Macalé, no panorama da nossa música, nunca foi um morador. Era o sujeito que estacionava o carro atravessado na frente do prédio. O Brasil produzia, com sua obsessão provinciana por harmonia e bom comportamento, os pianistas de luva branca, os arranjadores de precisão cirúrgica, os cantores de dicção de colégio suíço. E de repente, surgia ele. Com aquele sorriso que parecia guardar um comentário irônico, a postura de quem está prestes a quebrar um vaso de cristal caro, e a intenção manifesta de não se encaixar. Era a antítese do bom-mocismo musical, e por isso mesmo, era fascinante.
Enquanto a maioria se esforçava para construir obras que fossem imediatamente compreendidas e aprovadas, Macalé se contentava em criar climas. Um riff, um verso torto, uma inflexão vocal que transformava o ouvinte em cúmplice de um segredo sujo. É a diferença entre o arquiteto e o flanelinha. O arquiteto projeta a casa; o flanelinha conhece o atalho, a fresta, a porta dos fundos. “Vapor Barato”, na voz dele, não é uma canção; é a confissão de um crime que jamais será perdoado. Ele não polia a emoção para o consumo; ele a entregava bruta, com o cheiro de suor e a sinceridade de quem não tem mais nada a perder.
Convivia com os titãs do Tropicalismo e da MPB, mas sempre com a distância saudável de quem sabe que a intimidade é o primeiro passo para a domesticação. Era o amigo que sempre estava no canto da foto, à margem da moldura oficial, como se a qualquer momento fosse sair para tomar um uísque barato no bar da esquina. Não era humildade; era o instinto de preservação de quem sabe que o centro das atenções é o lugar onde a mediocridade se sente mais à vontade. Manteve a distância. A inteligência dele não permitia o conforto da bajulação.
O que ele deixa não é uma herança de frases de efeito ou de camisetas com slogans. Deixa discos. E cada um soa como um bilhete apressado, escrito na ponta da mesa, com uma caneta que falha de vez em quando, mas que nunca se dá ao trabalho de mentir. A importância de Macalé não caberá nas colunas frias dos obituários que hoje o enquadram. Ele era a liberdade de quem não precisa de colete salva-vidas na nau da indústria musical.
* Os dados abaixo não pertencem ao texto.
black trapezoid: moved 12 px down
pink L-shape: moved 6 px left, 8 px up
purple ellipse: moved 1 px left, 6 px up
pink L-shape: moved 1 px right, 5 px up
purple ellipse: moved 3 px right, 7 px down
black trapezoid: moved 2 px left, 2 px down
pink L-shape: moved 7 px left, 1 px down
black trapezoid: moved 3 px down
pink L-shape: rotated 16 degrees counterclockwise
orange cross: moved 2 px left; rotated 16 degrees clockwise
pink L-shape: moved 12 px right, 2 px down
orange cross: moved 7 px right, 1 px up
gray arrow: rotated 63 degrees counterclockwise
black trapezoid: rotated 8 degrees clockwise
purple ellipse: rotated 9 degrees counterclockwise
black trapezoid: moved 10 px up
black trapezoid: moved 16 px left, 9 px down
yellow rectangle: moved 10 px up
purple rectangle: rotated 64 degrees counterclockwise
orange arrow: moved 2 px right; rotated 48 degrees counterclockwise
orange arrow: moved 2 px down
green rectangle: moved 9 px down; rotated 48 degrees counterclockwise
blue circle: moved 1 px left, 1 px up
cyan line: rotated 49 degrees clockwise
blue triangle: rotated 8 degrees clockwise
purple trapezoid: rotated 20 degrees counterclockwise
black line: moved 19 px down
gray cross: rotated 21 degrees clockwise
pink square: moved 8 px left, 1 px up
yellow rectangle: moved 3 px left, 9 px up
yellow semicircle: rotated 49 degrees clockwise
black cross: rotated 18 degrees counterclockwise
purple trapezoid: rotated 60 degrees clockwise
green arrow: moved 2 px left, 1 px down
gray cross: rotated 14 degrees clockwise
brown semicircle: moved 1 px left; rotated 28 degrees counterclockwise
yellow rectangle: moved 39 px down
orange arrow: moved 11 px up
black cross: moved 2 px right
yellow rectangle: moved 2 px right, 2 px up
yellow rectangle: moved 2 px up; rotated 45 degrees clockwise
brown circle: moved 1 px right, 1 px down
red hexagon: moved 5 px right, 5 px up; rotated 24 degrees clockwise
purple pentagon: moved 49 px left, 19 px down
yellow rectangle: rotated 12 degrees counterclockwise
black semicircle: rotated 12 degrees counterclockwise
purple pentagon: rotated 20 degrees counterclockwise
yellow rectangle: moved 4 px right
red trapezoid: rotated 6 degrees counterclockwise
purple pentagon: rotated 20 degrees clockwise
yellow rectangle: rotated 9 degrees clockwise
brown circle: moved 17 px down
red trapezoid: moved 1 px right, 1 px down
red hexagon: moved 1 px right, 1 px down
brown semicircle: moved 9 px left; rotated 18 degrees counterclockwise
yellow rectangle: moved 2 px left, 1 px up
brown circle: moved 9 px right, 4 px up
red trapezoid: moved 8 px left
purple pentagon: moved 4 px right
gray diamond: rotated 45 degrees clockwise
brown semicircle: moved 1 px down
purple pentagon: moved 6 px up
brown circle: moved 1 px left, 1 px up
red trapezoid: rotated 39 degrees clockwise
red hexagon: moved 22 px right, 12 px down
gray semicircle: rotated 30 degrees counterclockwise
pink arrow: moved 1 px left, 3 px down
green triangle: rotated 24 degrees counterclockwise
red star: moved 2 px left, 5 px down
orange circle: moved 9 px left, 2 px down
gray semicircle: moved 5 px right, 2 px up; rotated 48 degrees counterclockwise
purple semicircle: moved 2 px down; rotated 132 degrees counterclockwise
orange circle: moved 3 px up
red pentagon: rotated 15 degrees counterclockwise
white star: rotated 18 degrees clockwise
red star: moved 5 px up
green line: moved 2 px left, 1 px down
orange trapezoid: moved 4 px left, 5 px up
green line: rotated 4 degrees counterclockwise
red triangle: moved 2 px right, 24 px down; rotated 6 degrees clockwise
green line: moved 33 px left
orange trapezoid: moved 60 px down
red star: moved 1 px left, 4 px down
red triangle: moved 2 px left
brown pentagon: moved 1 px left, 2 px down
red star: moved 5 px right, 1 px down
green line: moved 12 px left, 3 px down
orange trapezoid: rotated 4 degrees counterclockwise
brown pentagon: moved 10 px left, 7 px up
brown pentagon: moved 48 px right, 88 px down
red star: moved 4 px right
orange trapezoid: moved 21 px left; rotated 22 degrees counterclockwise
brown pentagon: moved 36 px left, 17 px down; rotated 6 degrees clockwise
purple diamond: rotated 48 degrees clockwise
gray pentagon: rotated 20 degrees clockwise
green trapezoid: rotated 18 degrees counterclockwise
A melhor homenagem, no entanto, é imaginar a sua reação. Provavelmente um levantar de sobrancelha, um comentário que ninguém entenderia direito na primeira audição, e um pedido para que a luz do palco ficasse um pouco mais escura, mais aconchegante para quem está de saída.
O Brasil segue, claro. Mas segue mais burro, mais surdo e menos disposto a admitir que há beleza no que não foi “passado a limpo”. A bússola dele se quebrou, e ficamos com a memória de um norte que não aceitava cartilha. Macalé não buscou a glória. Ele a encontrou, por acaso, enquanto fazia o que lhe dava na telha. E agora, recolhido à sua própria lenda, só nos resta apertar o play e tentar entender o essencial. Porque, de fato, ele jamais se deu ao trabalho de se explicar. E graças a Deus por isso.